Nashville’s housing authority took a major step toward creating the city’s new vision of public housing, which hopes to break up blocks of concentrated poverty with varying levels of income. Metro broke ground Wednesday on a new mixed-income building in East Nashville’s James Cayce Homes. Called Kirkpatrick Park, it will be the first of its kind in the neighborhood.
The city’s largest public housing complex has felt isolated from the rest of East Nashville for years, especially as gentrification surrounds it. But this new building,
with 94 units of mixed-income housing, aims to connect current Cayce residents to higher-income renters.
“This creates a bridge for the community,” said Nashville Mayor Megan Barry.

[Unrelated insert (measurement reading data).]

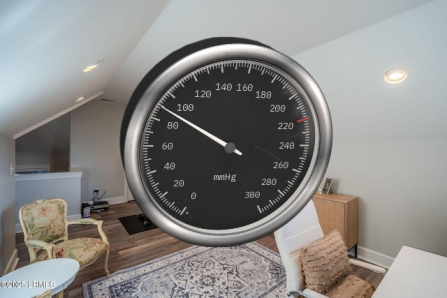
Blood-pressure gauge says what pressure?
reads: 90 mmHg
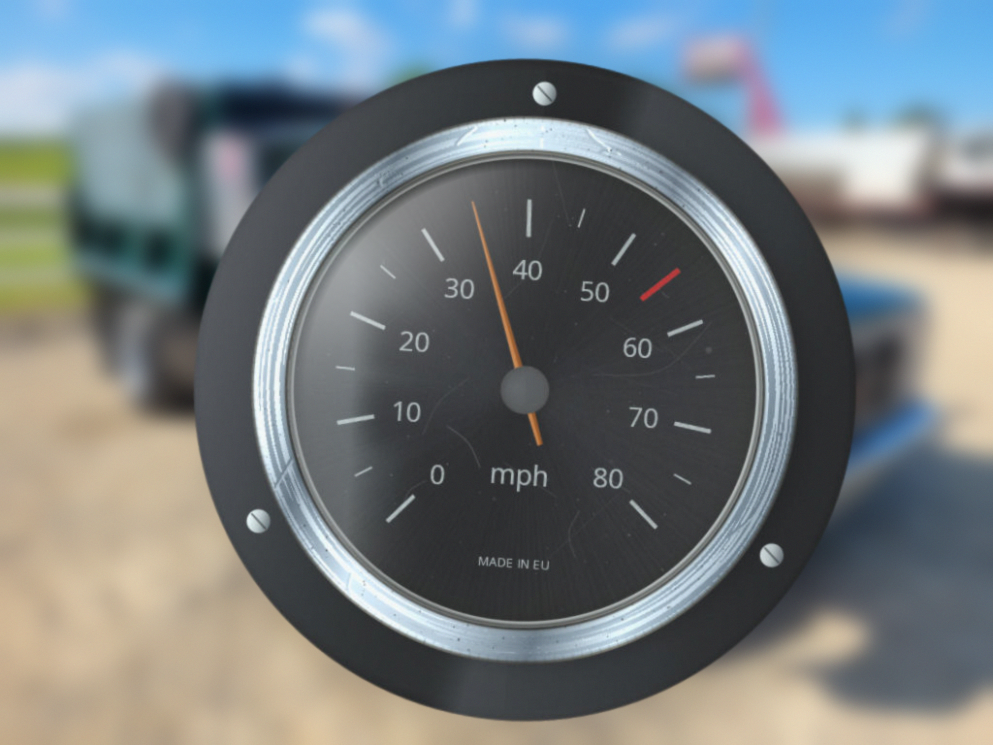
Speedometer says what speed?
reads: 35 mph
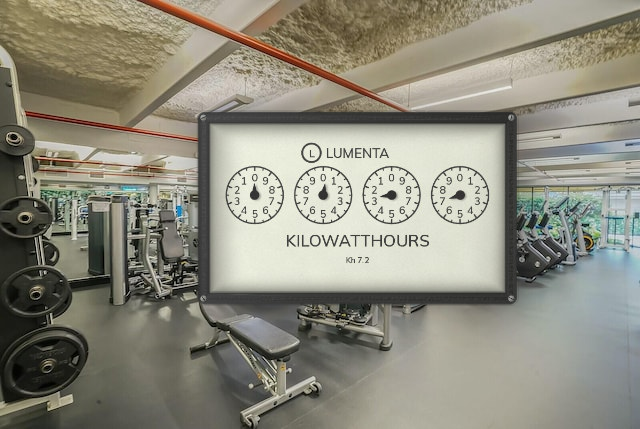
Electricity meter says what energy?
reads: 27 kWh
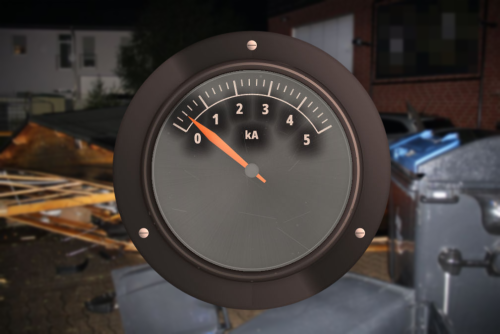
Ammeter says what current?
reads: 0.4 kA
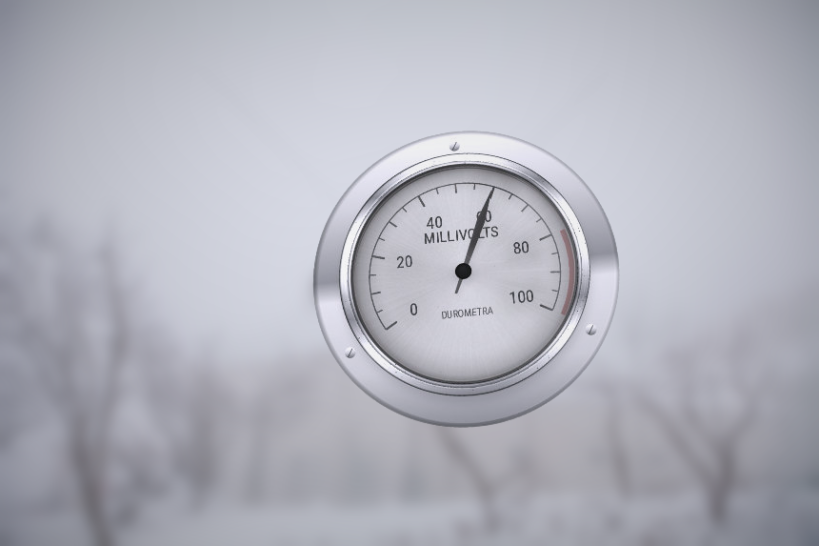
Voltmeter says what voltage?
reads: 60 mV
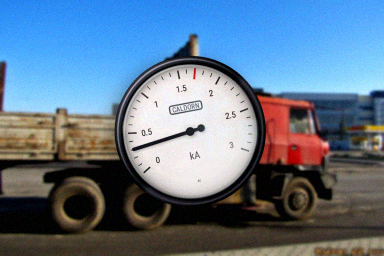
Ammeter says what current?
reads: 0.3 kA
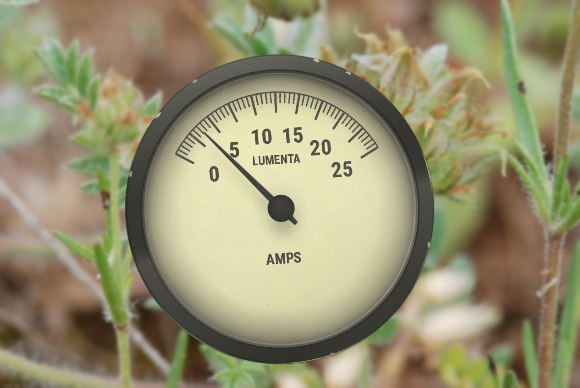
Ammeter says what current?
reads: 3.5 A
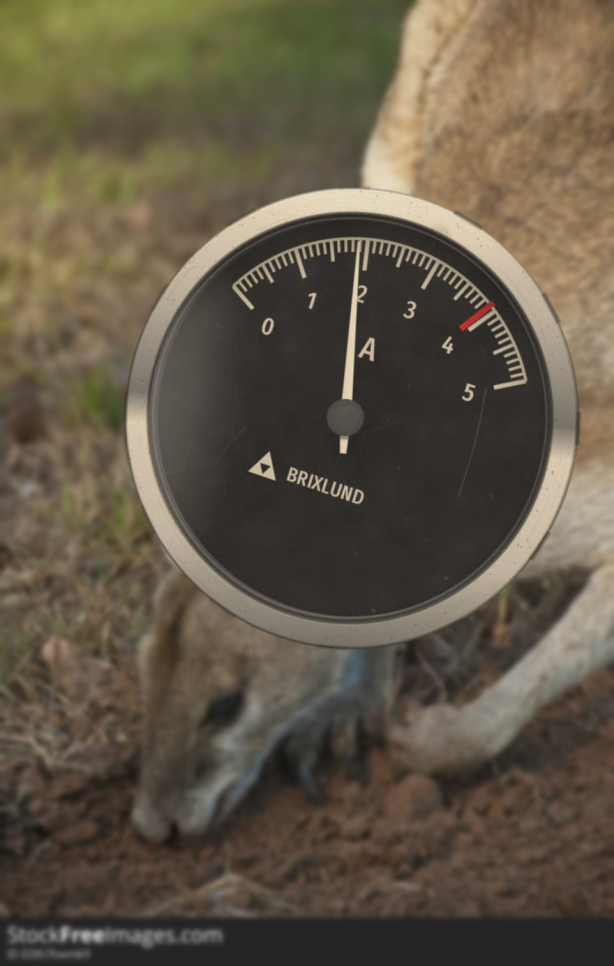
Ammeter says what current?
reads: 1.9 A
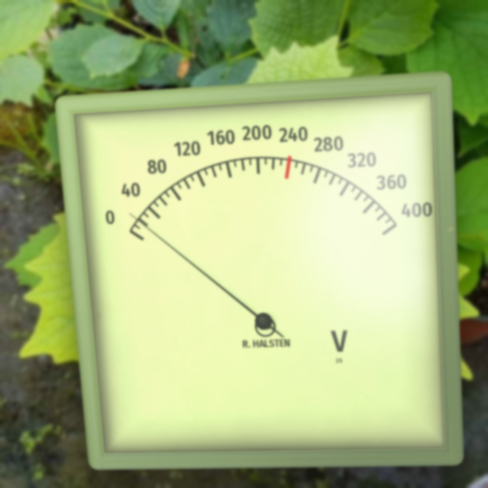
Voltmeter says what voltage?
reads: 20 V
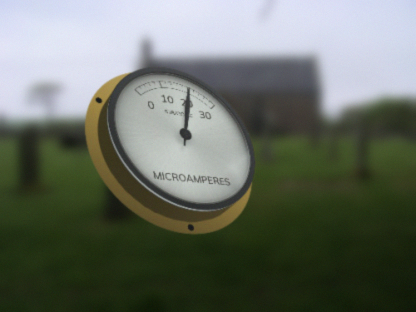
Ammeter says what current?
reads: 20 µA
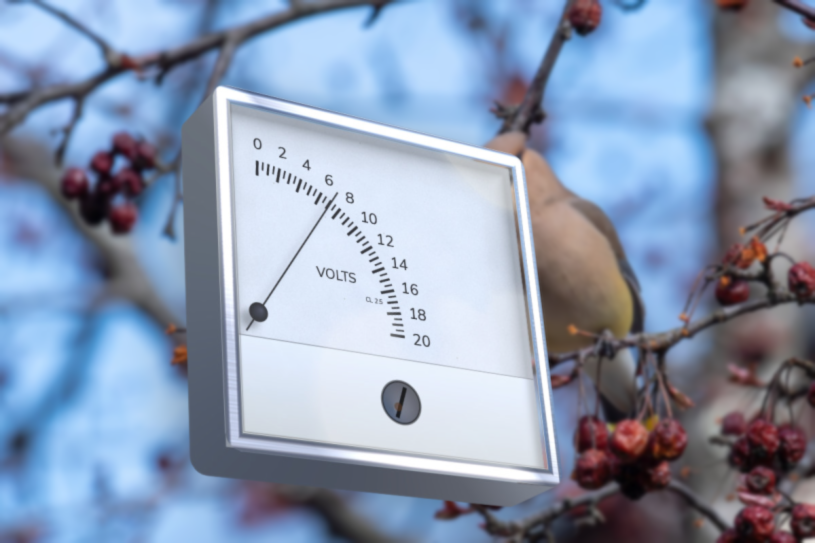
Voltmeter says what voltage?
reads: 7 V
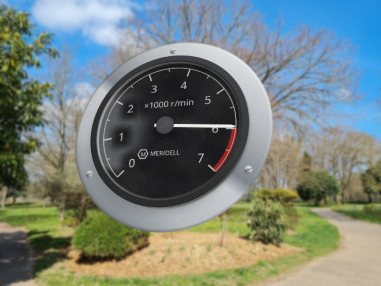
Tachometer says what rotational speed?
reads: 6000 rpm
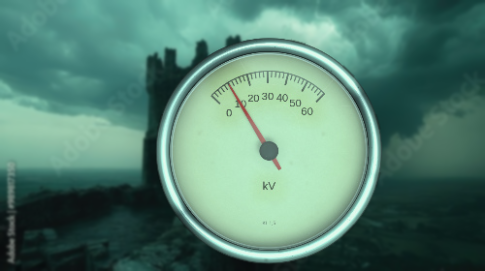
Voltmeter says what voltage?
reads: 10 kV
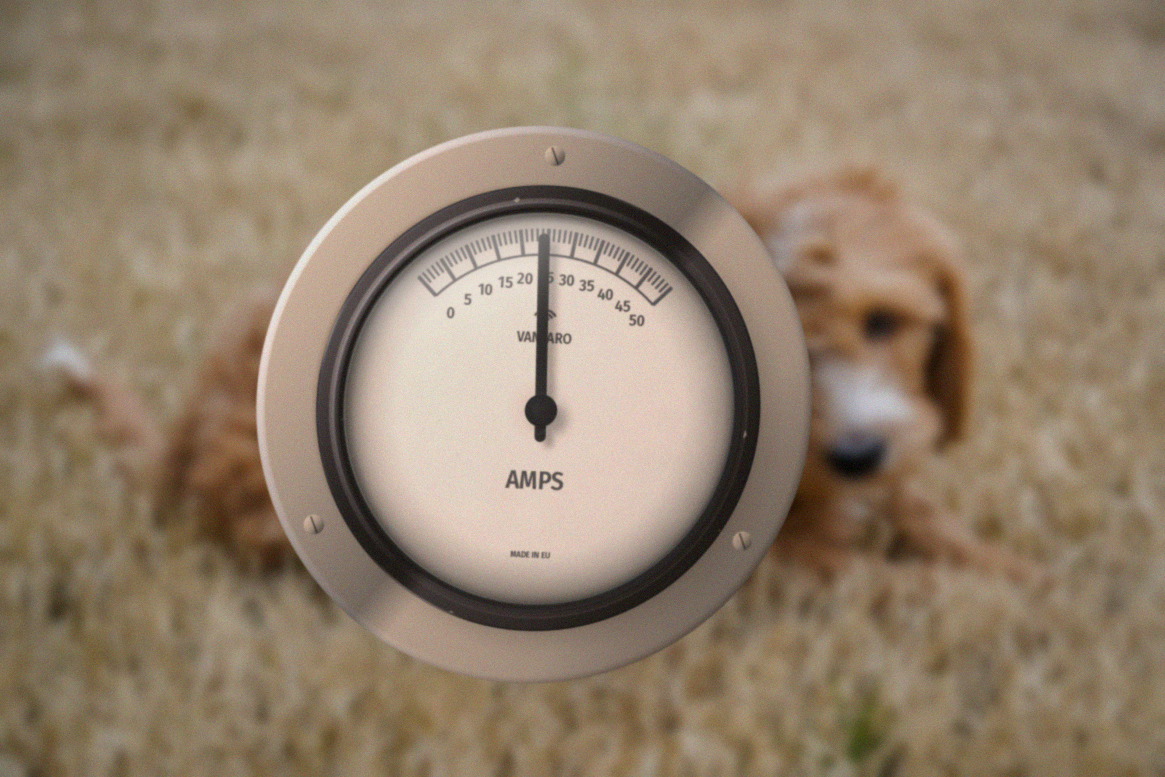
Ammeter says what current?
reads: 24 A
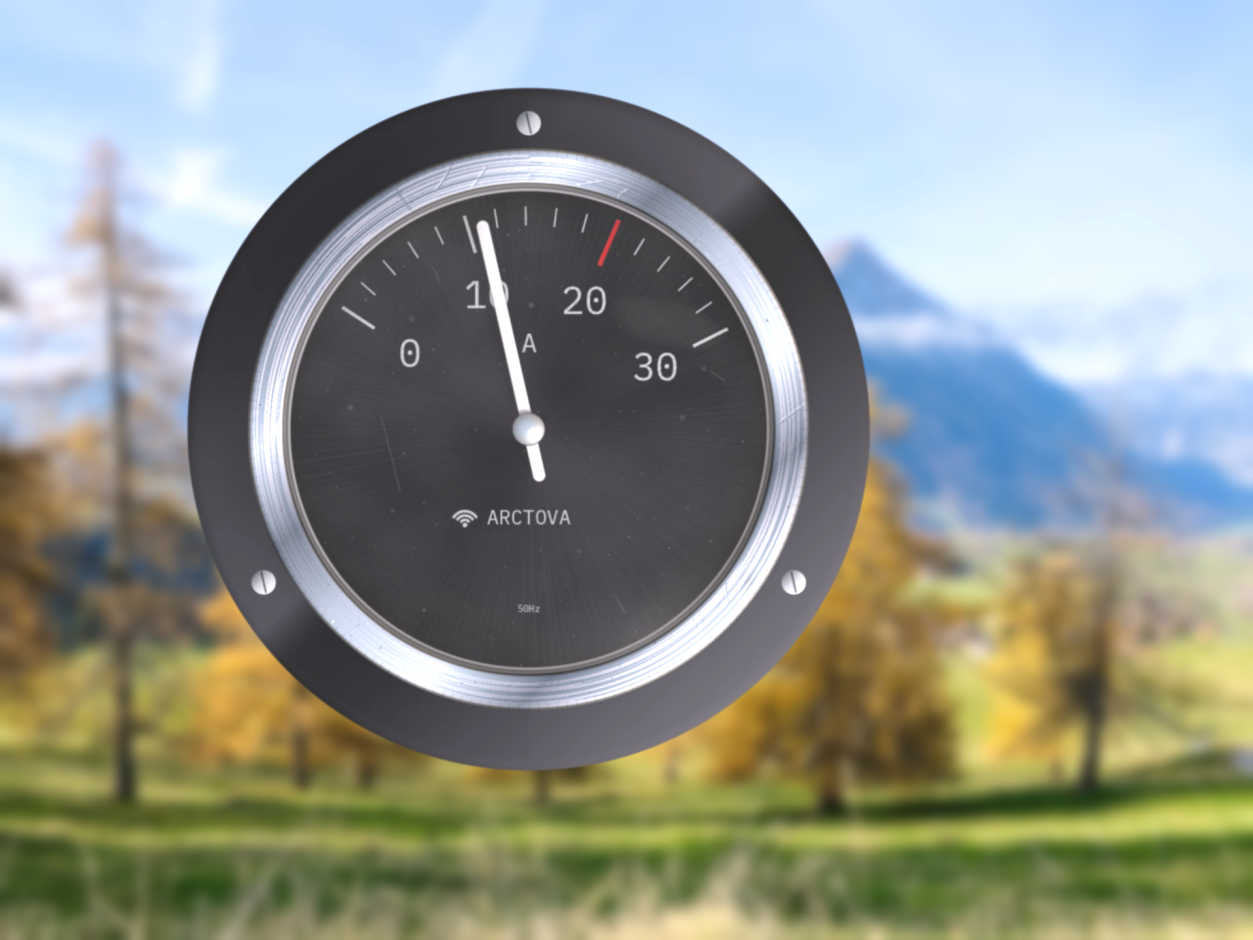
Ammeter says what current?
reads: 11 A
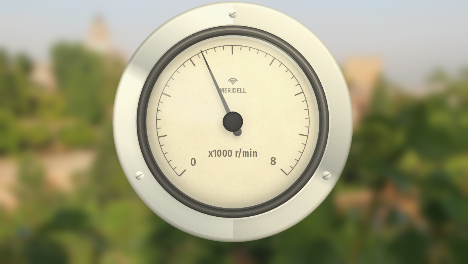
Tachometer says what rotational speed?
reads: 3300 rpm
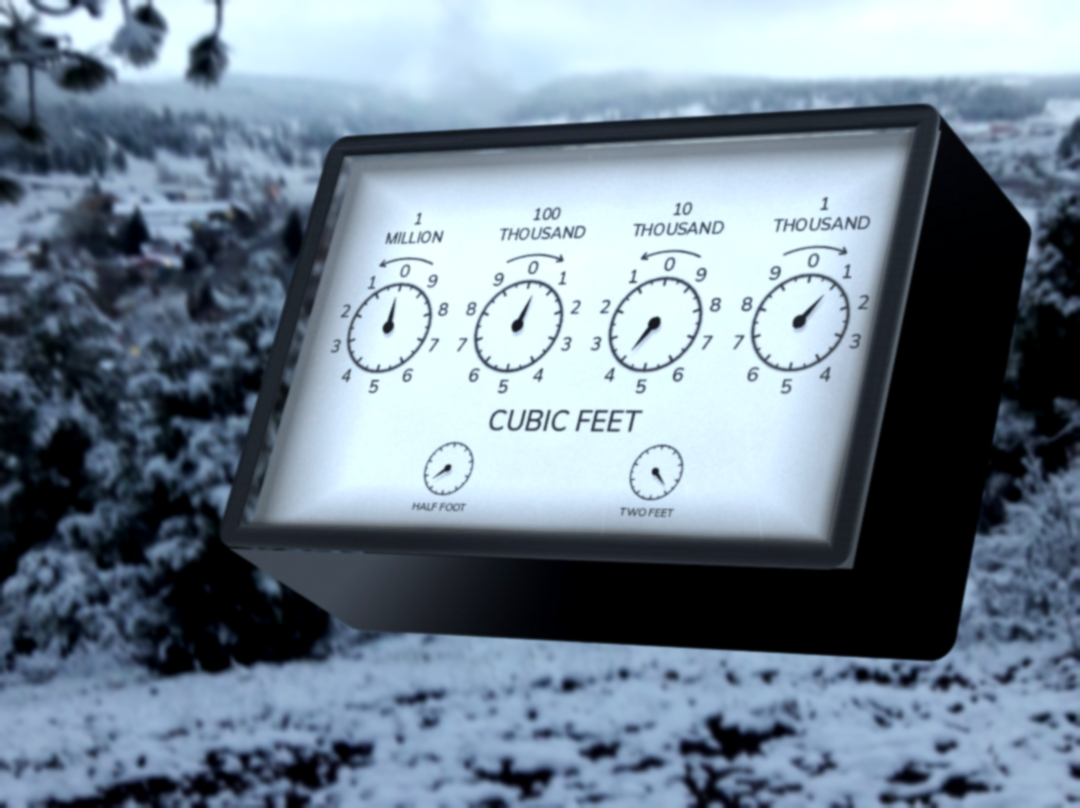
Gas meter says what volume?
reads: 4100 ft³
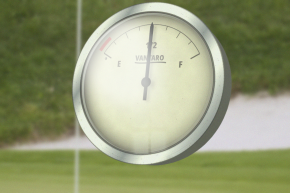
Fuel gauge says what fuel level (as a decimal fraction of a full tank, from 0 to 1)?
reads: 0.5
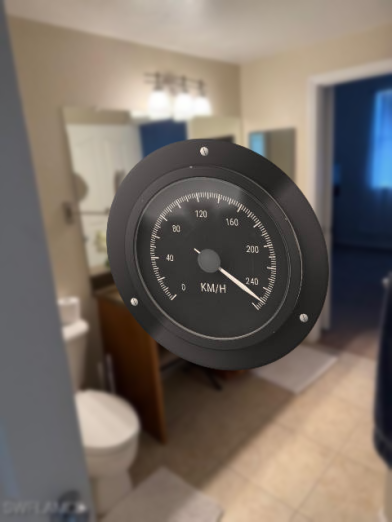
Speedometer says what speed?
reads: 250 km/h
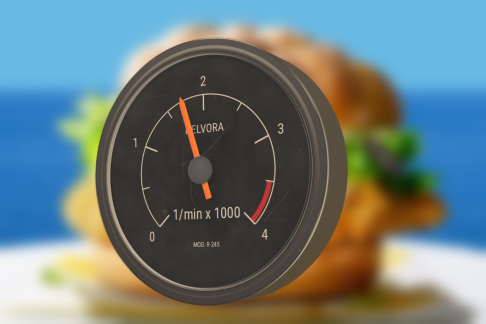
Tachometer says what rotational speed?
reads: 1750 rpm
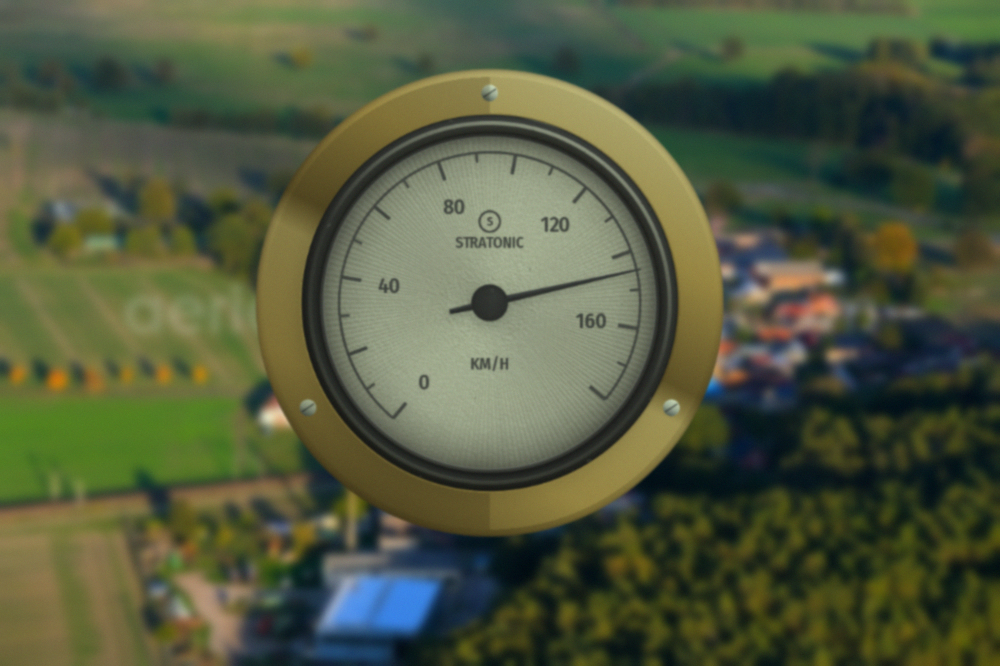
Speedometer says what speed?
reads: 145 km/h
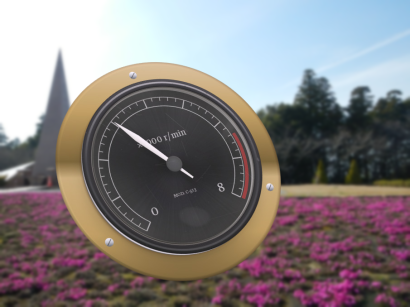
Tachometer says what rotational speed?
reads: 3000 rpm
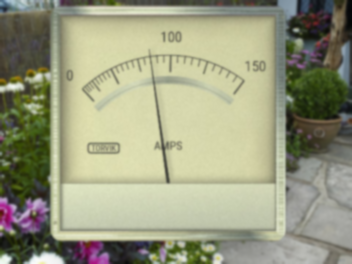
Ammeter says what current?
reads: 85 A
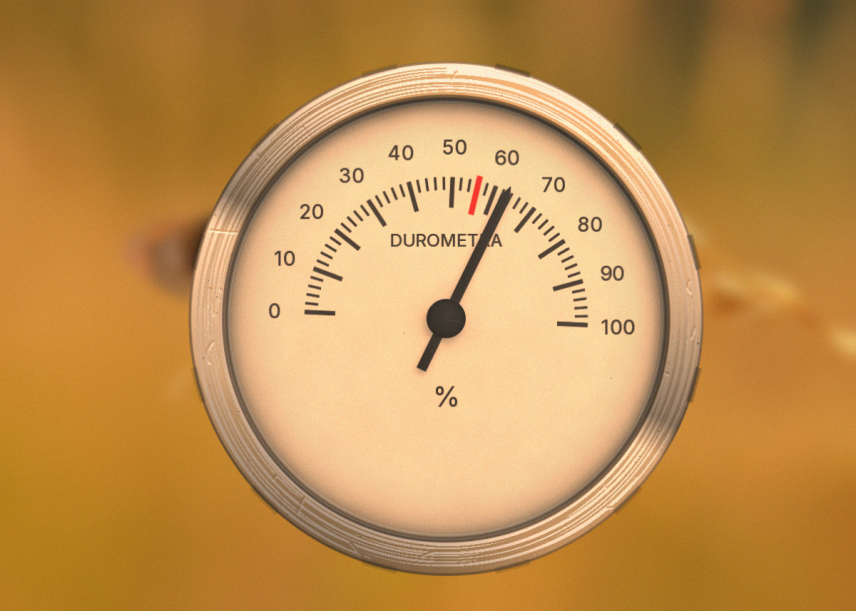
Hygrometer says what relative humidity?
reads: 63 %
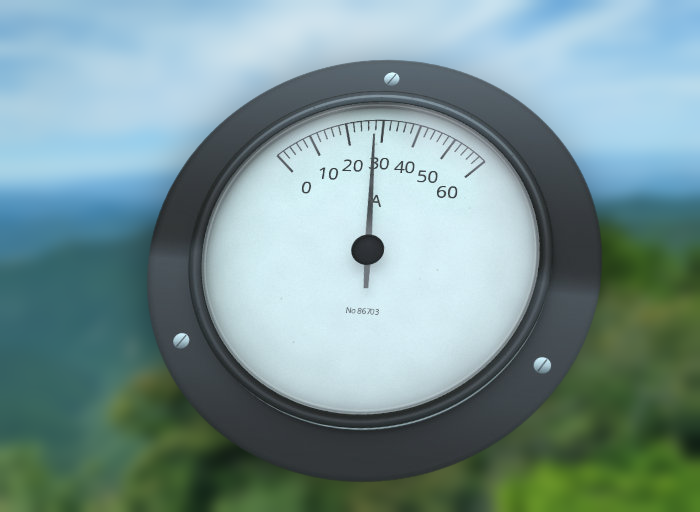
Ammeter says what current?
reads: 28 A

But the added obstacle to integration is a
recent spike in violence, which has surged to the highest levels since the early ’90s — a grim fact the city’s housing director, Jim Harbison, addressed directly.
“Just two blocks down the hill here, a talented and
beautiful young 16-year-old woman recently lost her life,” Harbison said. “Early this summer,
another talented, beautiful young woman, killed in the basketball courts. Ten days ago,
another shooting and a murder right here at Cayce. We can change that.”
Cayce resident Marilyn Greer says many people here have been skeptical of the city’s promise to overhaul the sprawling development and make it safer. The plan is called “Envision Cayce” and it’s
estimated to cost nearly $700 million. But she sees proof of that commitment.
“This is what they need to see,” Greer said. “They need to see the ground being broke where construction is getting ready to start, and hopefully they’ll be more optimistic about what’s getting ready to come.”
The housing authority says it expects the colorful, townhome-style apartments to be completed by spring of 2019.